Nothing but the lines from the one containing "Antenatal factors have" to the end of the records below should be output, each exactly as written.
= = = = =
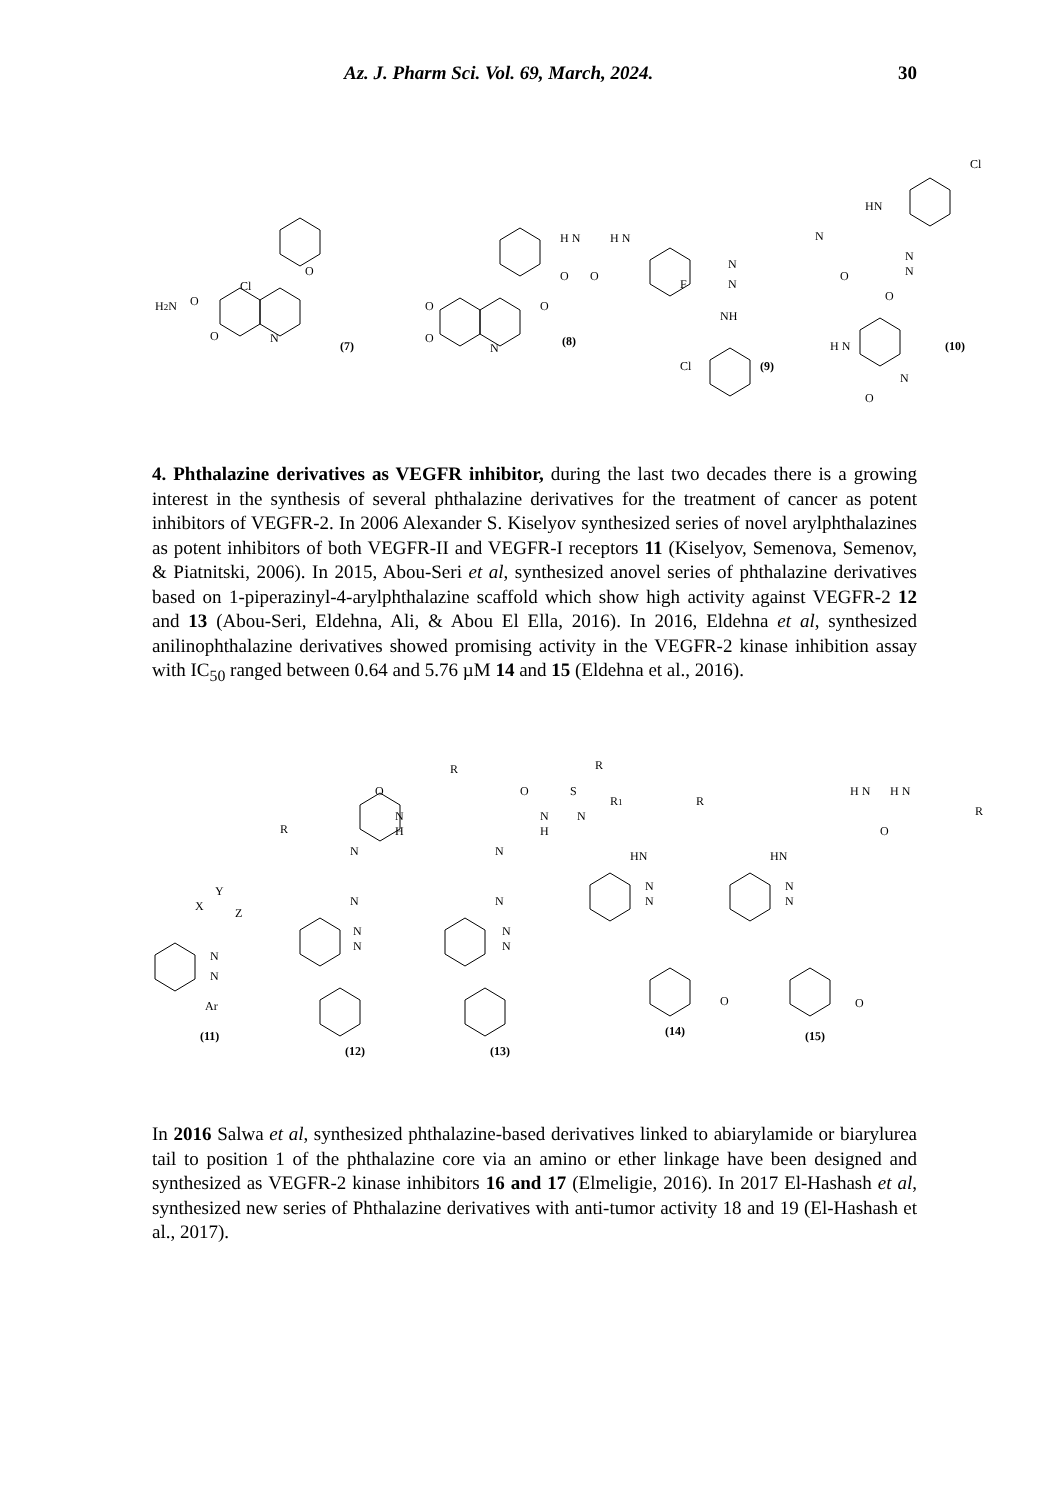Az. J. Pharm Sci. Vol. 69, March, 2024. 30
Cl
O
H2N
O
N
O
(7)
O
O
N
O
H N
H N
O
O
F
(8)
N
N
NH
Cl
(9)
N
HN
Cl
N
N
O
O
(10)
H N
N
O
4. Phthalazine derivatives as VEGFR inhibitor, during the last two decades there is a growing interest in the synthesis of several phthalazine derivatives for the treatment of cancer as potent inhibitors of VEGFR-2. In 2006 Alexander S. Kiselyov synthesized series of novel arylphthalazines as potent inhibitors of both VEGFR-II and VEGFR-I receptors 11 (Kiselyov, Semenova, Semenov, & Piatnitski, 2006). In 2015, Abou-Seri et al, synthesized anovel series of phthalazine derivatives based on 1-piperazinyl-4-arylphthalazine scaffold which show high activity against VEGFR-2 12 and 13 (Abou-Seri, Eldehna, Ali, & Abou El Ella, 2016). In 2016, Eldehna et al, synthesized anilinophthalazine derivatives showed promising activity in the VEGFR-2 kinase inhibition assay with IC<sub>50</sub> ranged between 0.64 and 5.76 µM 14 and 15 (Eldehna et al., 2016).
R
Y
X
Z
N
N
Ar
(11)
R
O
N
H
N
N
N
N
(12)
R
O
S
R1
N
H
N
N
N
N
N
(13)
R
HN
N
N
O
(14)
H N
H N
O
R
HN
N
N
O
(15)
In 2016 Salwa et al, synthesized phthalazine-based derivatives linked to abiarylamide or biarylurea tail to position 1 of the phthalazine core via an amino or ether linkage have been designed and synthesized as VEGFR-2 kinase inhibitors 16 and 17 (Elmeligie, 2016). In 2017 El-Hashash et al, synthesized new series of Phthalazine derivatives with anti-tumor activity 18 and 19 (El-Hashash et al., 2017).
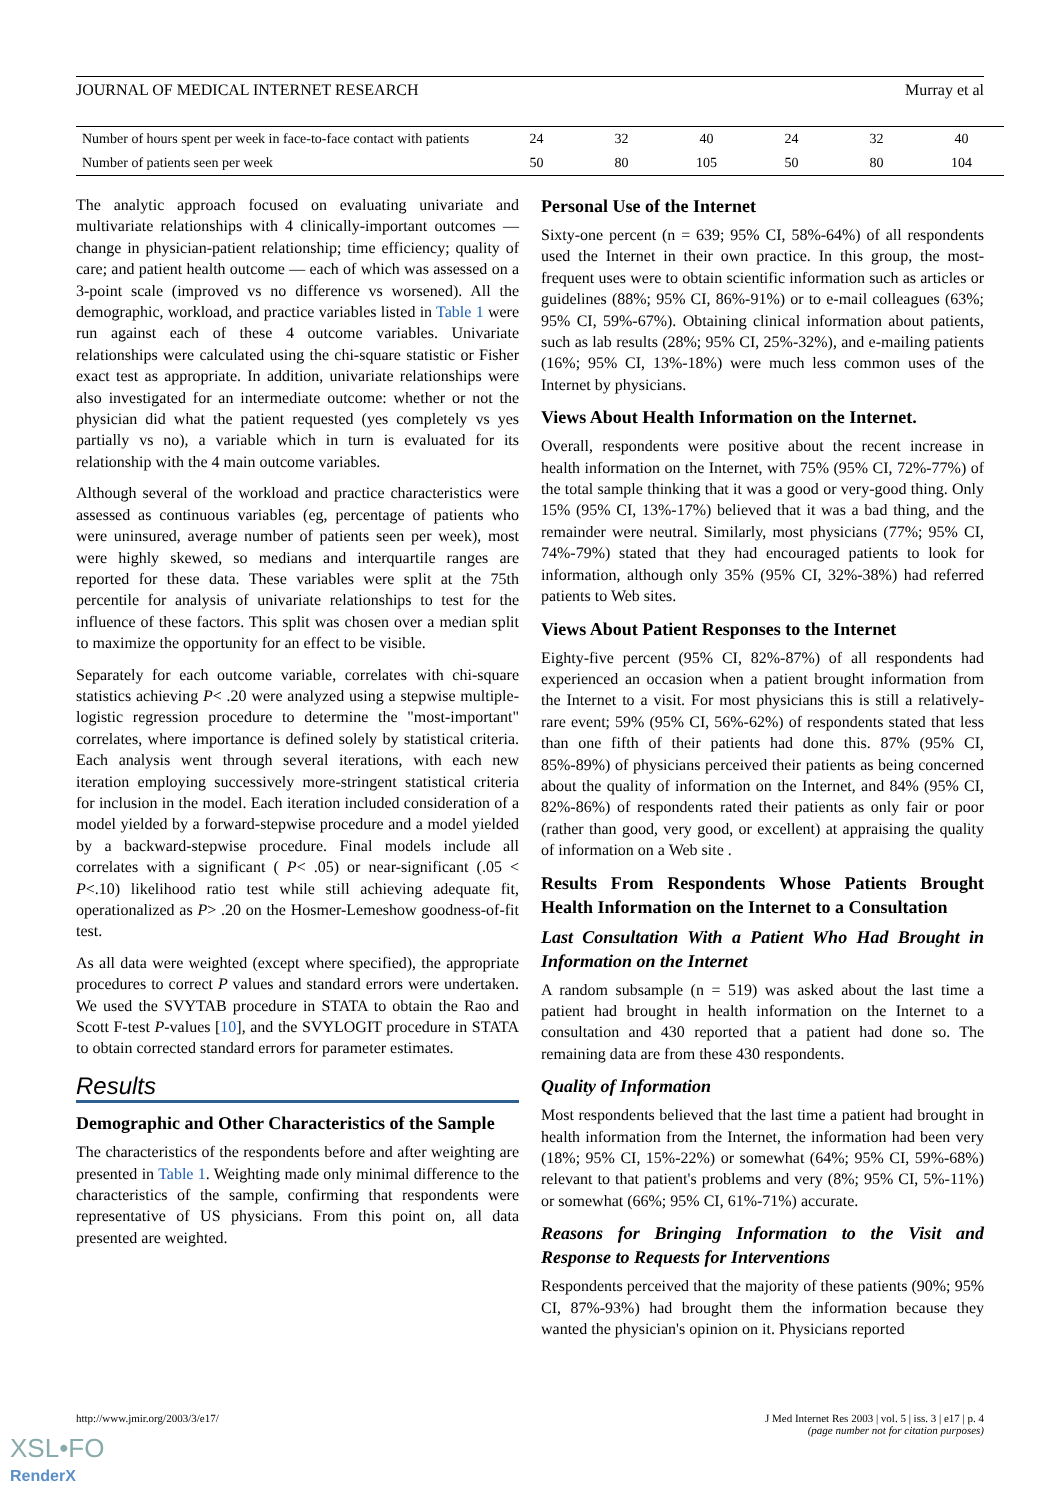JOURNAL OF MEDICAL INTERNET RESEARCH Murray et al
| Number of hours spent per week in face-to-face contact with patients | 24 | 32 | 40 | 24 | 32 | 40 |
| Number of patients seen per week | 50 | 80 | 105 | 50 | 80 | 104 |
The analytic approach focused on evaluating univariate and multivariate relationships with 4 clinically-important outcomes — change in physician-patient relationship; time efficiency; quality of care; and patient health outcome — each of which was assessed on a 3-point scale (improved vs no difference vs worsened). All the demographic, workload, and practice variables listed in Table 1 were run against each of these 4 outcome variables. Univariate relationships were calculated using the chi-square statistic or Fisher exact test as appropriate. In addition, univariate relationships were also investigated for an intermediate outcome: whether or not the physician did what the patient requested (yes completely vs yes partially vs no), a variable which in turn is evaluated for its relationship with the 4 main outcome variables.
Although several of the workload and practice characteristics were assessed as continuous variables (eg, percentage of patients who were uninsured, average number of patients seen per week), most were highly skewed, so medians and interquartile ranges are reported for these data. These variables were split at the 75th percentile for analysis of univariate relationships to test for the influence of these factors. This split was chosen over a median split to maximize the opportunity for an effect to be visible.
Separately for each outcome variable, correlates with chi-square statistics achieving P< .20 were analyzed using a stepwise multiple-logistic regression procedure to determine the "most-important" correlates, where importance is defined solely by statistical criteria. Each analysis went through several iterations, with each new iteration employing successively more-stringent statistical criteria for inclusion in the model. Each iteration included consideration of a model yielded by a forward-stepwise procedure and a model yielded by a backward-stepwise procedure. Final models include all correlates with a significant ( P< .05) or near-significant (.05 < P<.10) likelihood ratio test while still achieving adequate fit, operationalized as P> .20 on the Hosmer-Lemeshow goodness-of-fit test.
As all data were weighted (except where specified), the appropriate procedures to correct P values and standard errors were undertaken. We used the SVYTAB procedure in STATA to obtain the Rao and Scott F-test P-values [10], and the SVYLOGIT procedure in STATA to obtain corrected standard errors for parameter estimates.
Results
Demographic and Other Characteristics of the Sample
The characteristics of the respondents before and after weighting are presented in Table 1. Weighting made only minimal difference to the characteristics of the sample, confirming that respondents were representative of US physicians. From this point on, all data presented are weighted.
Personal Use of the Internet
Sixty-one percent (n = 639; 95% CI, 58%-64%) of all respondents used the Internet in their own practice. In this group, the most-frequent uses were to obtain scientific information such as articles or guidelines (88%; 95% CI, 86%-91%) or to e-mail colleagues (63%; 95% CI, 59%-67%). Obtaining clinical information about patients, such as lab results (28%; 95% CI, 25%-32%), and e-mailing patients (16%; 95% CI, 13%-18%) were much less common uses of the Internet by physicians.
Views About Health Information on the Internet.
Overall, respondents were positive about the recent increase in health information on the Internet, with 75% (95% CI, 72%-77%) of the total sample thinking that it was a good or very-good thing. Only 15% (95% CI, 13%-17%) believed that it was a bad thing, and the remainder were neutral. Similarly, most physicians (77%; 95% CI, 74%-79%) stated that they had encouraged patients to look for information, although only 35% (95% CI, 32%-38%) had referred patients to Web sites.
Views About Patient Responses to the Internet
Eighty-five percent (95% CI, 82%-87%) of all respondents had experienced an occasion when a patient brought information from the Internet to a visit. For most physicians this is still a relatively-rare event; 59% (95% CI, 56%-62%) of respondents stated that less than one fifth of their patients had done this. 87% (95% CI, 85%-89%) of physicians perceived their patients as being concerned about the quality of information on the Internet, and 84% (95% CI, 82%-86%) of respondents rated their patients as only fair or poor (rather than good, very good, or excellent) at appraising the quality of information on a Web site .
Results From Respondents Whose Patients Brought Health Information on the Internet to a Consultation
Last Consultation With a Patient Who Had Brought in Information on the Internet
A random subsample (n = 519) was asked about the last time a patient had brought in health information on the Internet to a consultation and 430 reported that a patient had done so. The remaining data are from these 430 respondents.
Quality of Information
Most respondents believed that the last time a patient had brought in health information from the Internet, the information had been very (18%; 95% CI, 15%-22%) or somewhat (64%; 95% CI, 59%-68%) relevant to that patient's problems and very (8%; 95% CI, 5%-11%) or somewhat (66%; 95% CI, 61%-71%) accurate.
Reasons for Bringing Information to the Visit and Response to Requests for Interventions
Respondents perceived that the majority of these patients (90%; 95% CI, 87%-93%) had brought them the information because they wanted the physician's opinion on it. Physicians reported
http://www.jmir.org/2003/3/e17/ J Med Internet Res 2003 | vol. 5 | iss. 3 | e17 | p. 4
(page number not for citation purposes)
XSL•FO
RenderX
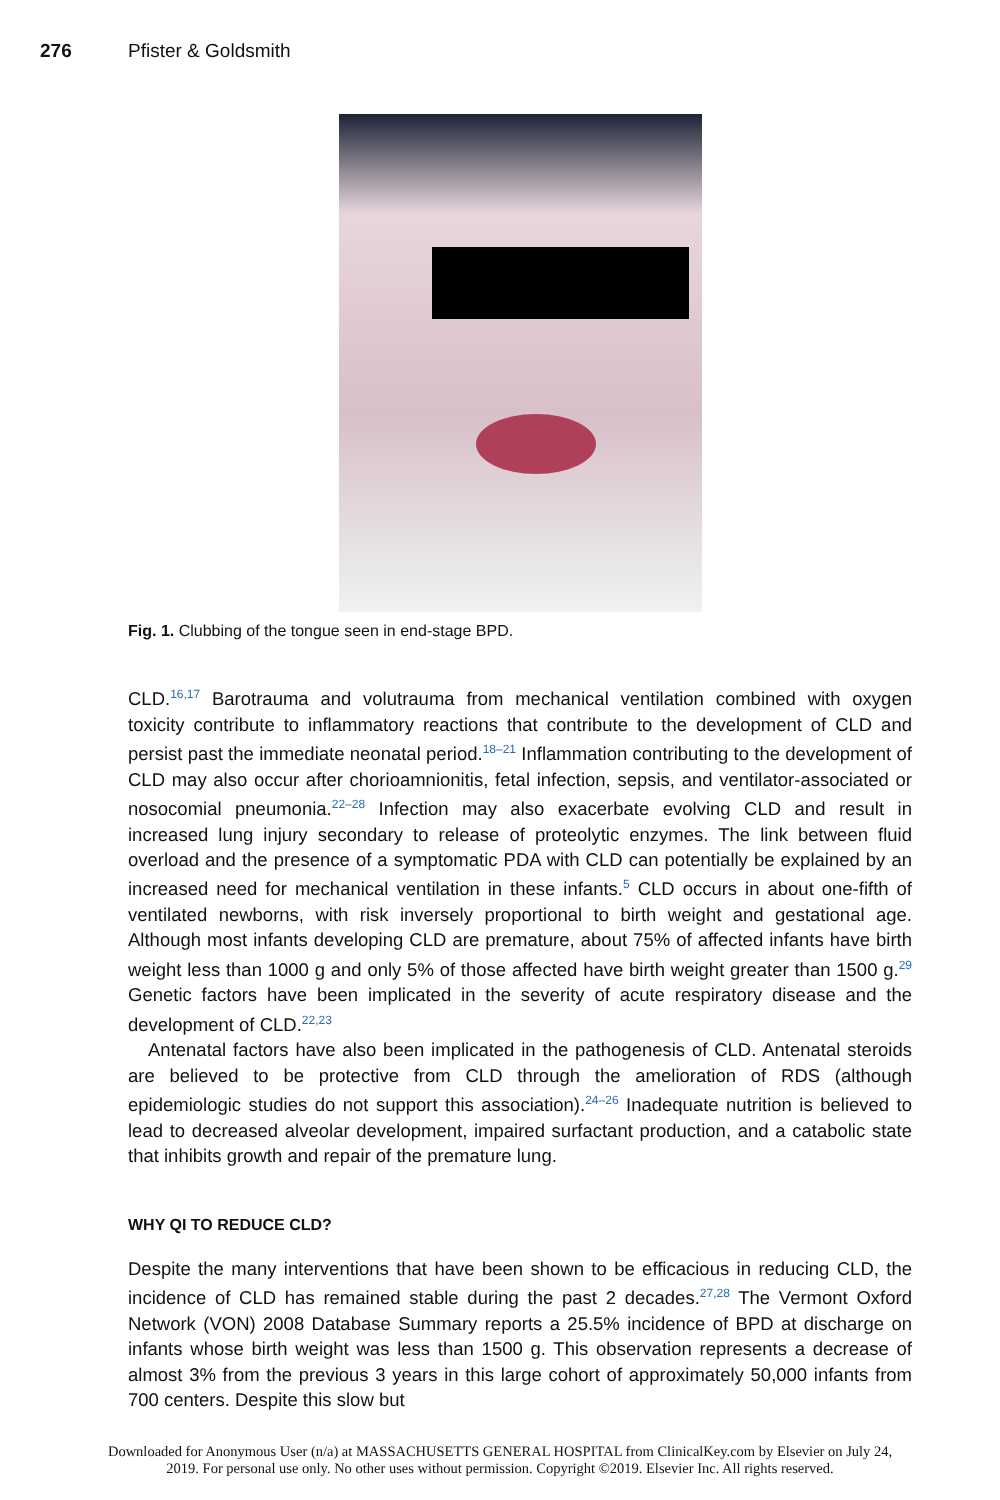276 Pfister & Goldsmith
Fig. 1. Clubbing of the tongue seen in end-stage BPD.
CLD.<sup>16,17</sup> Barotrauma and volutrauma from mechanical ventilation combined with oxygen toxicity contribute to inflammatory reactions that contribute to the development of CLD and persist past the immediate neonatal period.<sup>18–21</sup> Inflammation contributing to the development of CLD may also occur after chorioamnionitis, fetal infection, sepsis, and ventilator-associated or nosocomial pneumonia.<sup>22–28</sup> Infection may also exacerbate evolving CLD and result in increased lung injury secondary to release of proteolytic enzymes. The link between fluid overload and the presence of a symptomatic PDA with CLD can potentially be explained by an increased need for mechanical ventilation in these infants.<sup>5</sup> CLD occurs in about one-fifth of ventilated newborns, with risk inversely proportional to birth weight and gestational age. Although most infants developing CLD are premature, about 75% of affected infants have birth weight less than 1000 g and only 5% of those affected have birth weight greater than 1500 g.<sup>29</sup> Genetic factors have been implicated in the severity of acute respiratory disease and the development of CLD.<sup>22,23</sup>
Antenatal factors have also been implicated in the pathogenesis of CLD. Antenatal steroids are believed to be protective from CLD through the amelioration of RDS (although epidemiologic studies do not support this association).<sup>24–26</sup> Inadequate nutrition is believed to lead to decreased alveolar development, impaired surfactant production, and a catabolic state that inhibits growth and repair of the premature lung.
WHY QI TO REDUCE CLD?
Despite the many interventions that have been shown to be efficacious in reducing CLD, the incidence of CLD has remained stable during the past 2 decades.<sup>27,28</sup> The Vermont Oxford Network (VON) 2008 Database Summary reports a 25.5% incidence of BPD at discharge on infants whose birth weight was less than 1500 g. This observation represents a decrease of almost 3% from the previous 3 years in this large cohort of approximately 50,000 infants from 700 centers. Despite this slow but
Downloaded for Anonymous User (n/a) at MASSACHUSETTS GENERAL HOSPITAL from ClinicalKey.com by Elsevier on July 24,
2019. For personal use only. No other uses without permission. Copyright ©2019. Elsevier Inc. All rights reserved.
= = = = =
WRITTEN SOLUTION:
Antenatal factors have also been implicated in the pathogenesis of CLD. Antenatal steroids are believed to be protective from CLD through the amelioration of RDS (although epidemiologic studies do not support this association).<sup>24–26</sup> Inadequate nutrition is believed to lead to decreased alveolar development, impaired surfactant production, and a catabolic state that inhibits growth and repair of the premature lung.
WHY QI TO REDUCE CLD?
Despite the many interventions that have been shown to be efficacious in reducing CLD, the incidence of CLD has remained stable during the past 2 decades.<sup>27,28</sup> The Vermont Oxford Network (VON) 2008 Database Summary reports a 25.5% incidence of BPD at discharge on infants whose birth weight was less than 1500 g. This observation represents a decrease of almost 3% from the previous 3 years in this large cohort of approximately 50,000 infants from 700 centers. Despite this slow but
Downloaded for Anonymous User (n/a) at MASSACHUSETTS GENERAL HOSPITAL from ClinicalKey.com by Elsevier on July 24,
2019. For personal use only. No other uses without permission. Copyright ©2019. Elsevier Inc. All rights reserved.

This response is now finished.